*Estratto del testo*
--- --- ---

Scrittori a VeneziaWriters

Arianna

La WGI è nata con l’intento di valorizzare la professione degli sceneggiatori. La sezione SCRITTO DA, sotto l’egida di WRITTEN BY, la prestigiosa rivista della WGAw, tenta di supplire alla grande disattenzione con cui gli scrittori di cinema, tv, e web vengono penalizzati  dagli organi di informazione.
Carlo Salsa ha scritto con Chiara Barzini e il regista Carlo Lavagna la sceneggiatura di Arianna. Il film viene presentato in concorso nella sezione Giornate degli autori, oggi, 4 settembre alle 17 in Sala Perla.

Carlo, innanzitutto ti chiedo una presentazione del film, ce ne racconti la storia?

Il film parla di una ragazza di 19 anni che sente che delle cose nella sua vita non funzionano. E sono delle cose legate alla sua sessualità. Innanzitutto non ha ancora avuto il ciclo e le è sempre stato raccontato dai suoi genitori che ha una disfunzione ormonale per cui lei continua a prendere ormoni; questa è la motivazione che le hanno dato di questa sua amenorrea. Non ha quindi uno sviluppo normale ed è un po’ ossessionata dalla sua immagine femminile, vorrebbe un seno più grande, mentre questi seni acerbi che le nascono sono il risultato degli ormoni che prende.

Quindi sente che ci sono delle cose che non tornano, ma soprattutto, quello che sarà poi l’elemento scatenante, non riesce a fare l’amore, le fa molto male affrontare la penetrazione. Arianna decide di passare l’estate da sola nella casa di vacanza di famiglia sul lago di Bolsena, dove è ambientata la maggior parte del film.

E questo è un caso in cui i limiti produttivi sono diventati un’opportunità per essere più a fuoco sulla narrazione. Questa casa sul lago è il luogo dove Arianna ha passato la sua infanzia fino ai 3 anni e il tornare in questa casa accresce l’urgenza delle sue domande. Come se sentisse che in questa casa lei era qualcosa di diverso rispetto a quello che è adesso.

In questa casa attraverso l’incontro con una cugina più piccola di qualche anno, che in passato ha sempre visto Arianna come un modello, la protagonista si confronta con la sua nemesi, poichè la cuginetta di 16 anni adesso,a differenza di lei, è una donna: ha un seno procace, fa sesso, è maliziosa. Quindi la convergenza di questi elementi portano Arianna ad affrontare l’avventura che non ha mai avuto il coraggio di tentare, cioè fare l’amore con un ragazzo. E quando questo accade l’esperienza è assolutamente fallimentare e questo la porta a fare una ricerca su di sé, una ricerca che è sia clinica, che intima, in cui Arianna scoprirà una verità che fino ad ora le è stata tenuta nascosta.

--- --- ---

*Estratto del dataset*
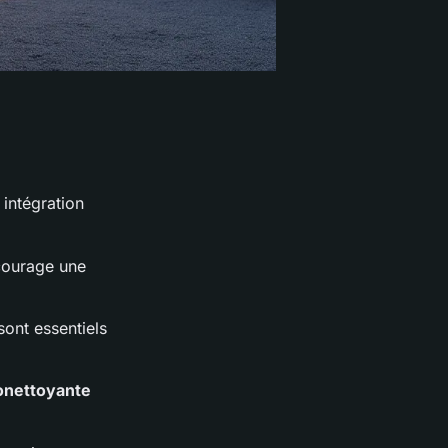
intégration
courage une
sont essentiels
tonettoyante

--- --- ---

*Domande sul materiale*
1. Indica se ciascuna delle seguenti affermazioni concorda con il testo sul film Arianna, rispondendo sì o no e citando le parole decisive del testo: (a) la protagonista ha 19 anni; (b) la casa di vacanza di famiglia si trova sul lago di Garda; (c) la cugina è più grande di Arianna.
2. Aggiorna il testo sul film Arianna riscrivendo il passo che parte da "E questo è un" e arriva fino a "che è adesso.", con "limiti produttivi" sostituito da "vincoli di budget".
3. Prosegui il testo sul film Arianna a partire dall'ultima frase riportata.

*Risposte*
1.
(a) Sì: "una ragazza di 19 anni".
(b) No: "nella casa di vacanza di famiglia sul lago di Bolsena".
(c) No: "una cugina più piccola di qualche anno".

2.
E questo è un caso in cui i vincoli di budget sono diventati un’opportunità per essere più a fuoco sulla narrazione. Questa casa sul lago è il luogo dove Arianna ha passato la sua infanzia fino ai 3 anni e il tornare in questa casa accresce l’urgenza delle sue domande. Come se sentisse che in questa casa lei era qualcosa di diverso rispetto a quello che è adesso.

3.
Te lo posso anche rivelare da adesso, tanto non si tratta di un film di suspance ed è anzi un elemento che è alla base del film e di cui si è già parlato altrove, dicendo apertamente che il film parla di intersessualità. La protagonista del film ha una sindrome che si chiama cinque alfa riduttasi, che si manifesta nei maschi e inibisce l’elaborazione del testosterone. Queste persone nascono con un apparato sessuale maschile, che però non si svilupperà mai. Quindi se per la natura dovrebbero restare in questa via di mezzo, per la società invece questa ambiguità è intollerabile e, come spesso è avvenuto nella realtà soprattutto in passato, Arianna viene operata in giovanissima età, sostanzialmente è evirata, trasformata, almeno superficialmente, in una femmina: per tutta la vita prende un trattamento di ormoni femminili ed è cresciuta a tutti gli effetti come una bambina.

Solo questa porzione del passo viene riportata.